Le célèbre réalisateur allemand Wim Wenders, près de 80 ans, a réalisé un court métrage intitulé « Les Clés de la liberté » pour marquer les 80 ans de la fin de la Seconde Guerre mondiale. À travers ce film, il met en lumière le besoin urgent de préserver la paix alors que l’Europe est confrontée à une nouvelle guerre, celle d’Ukraine.
Une réflexion personnelle sur la paix
Dans une interview récente à Berlin, Wenders a évoqué son expérience d’une vie passée en paix : « De mon enfance, j’ai vécu 80 ans en paix ». Il considère cette période comme essentielle dans sa vie et souligne les conséquences des guerres passées sur ses parents. Son père ayant été chirurgien durant le conflit, il partage : « J’ai eu le privilège d’être parmi la première génération d’Allemands qui ont vécu pendant 80 ans en paix ».

L’impact historique du court métrage
Le film dure moins de cinq minutes et explore l’histoire peu connue d’un événement déterminant : la reddition inconditionnelle allemande signée à Reims le 7 mai 1945. Actuellement lycée Franklin Roosevelt, cette école abrite un musée où se trouvent les clés symboliques remises par Dwight D. Eisenhower aux autorités locales après la capitulation. Dans son œuvre, Wenders déclare : « Le commandant en chef renvoie les clés du maire de Reims et dit : », illustrant ainsi leur importance symbolique.
La résonance actuelle du message
Avec l’évoquant des enjeux contemporains tels que « une guerre contre l’Europe », Wenders insiste sur l’importance illimitée de garder vive l’idée de liberté. Le ministre allemand des Affaires étrangères a encouragé ce projet pour rappeler aux citoyens européens qu’ils ne doivent pas prendre cette liberté pour acquise face aux tournants politiques actuels.

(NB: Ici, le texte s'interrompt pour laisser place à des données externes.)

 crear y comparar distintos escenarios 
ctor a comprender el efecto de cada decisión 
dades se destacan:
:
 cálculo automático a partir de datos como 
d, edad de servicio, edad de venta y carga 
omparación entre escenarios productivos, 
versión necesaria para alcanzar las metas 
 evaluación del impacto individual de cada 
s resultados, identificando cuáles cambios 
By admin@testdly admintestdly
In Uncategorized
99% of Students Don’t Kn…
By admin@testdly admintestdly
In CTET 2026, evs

Peter Ptassek, diplomate chargé des communications stratégiques au ministère, souligne également qu’il est crucial que l’Allemagne présente clairement ses valeurs face aux menaces croissantes : « Avec la guerre en Ukraine et ce qui se passe actuellement aux États-Unis, nous avons réalisé que nous devions élever notre voix ». Moins de 100 000 euros ont été dépensés par le ministère pour soutenir ce travail dont une grande partie a été réalisée bénévolement par Wenders et son équipe.
Un appel à prendre conscience
Wenders espère que son film touchera particulièrement les jeunes générations. Cependant, il exprime des craintes quant à leur perception : « Ils sont la troisième génération vivant dans cette paix… Donc ils le tiennent pour acquis ». Il conclut sa réflexion réelle sur valeur précieuse et fragile de la liberté avec ces mots : « C’est pourquoi je voulais garder le film vraiment ouvert à la fin » pris aujourd’hui comme un appel urgent au maintien vigilant des libertés chèrement gagnées.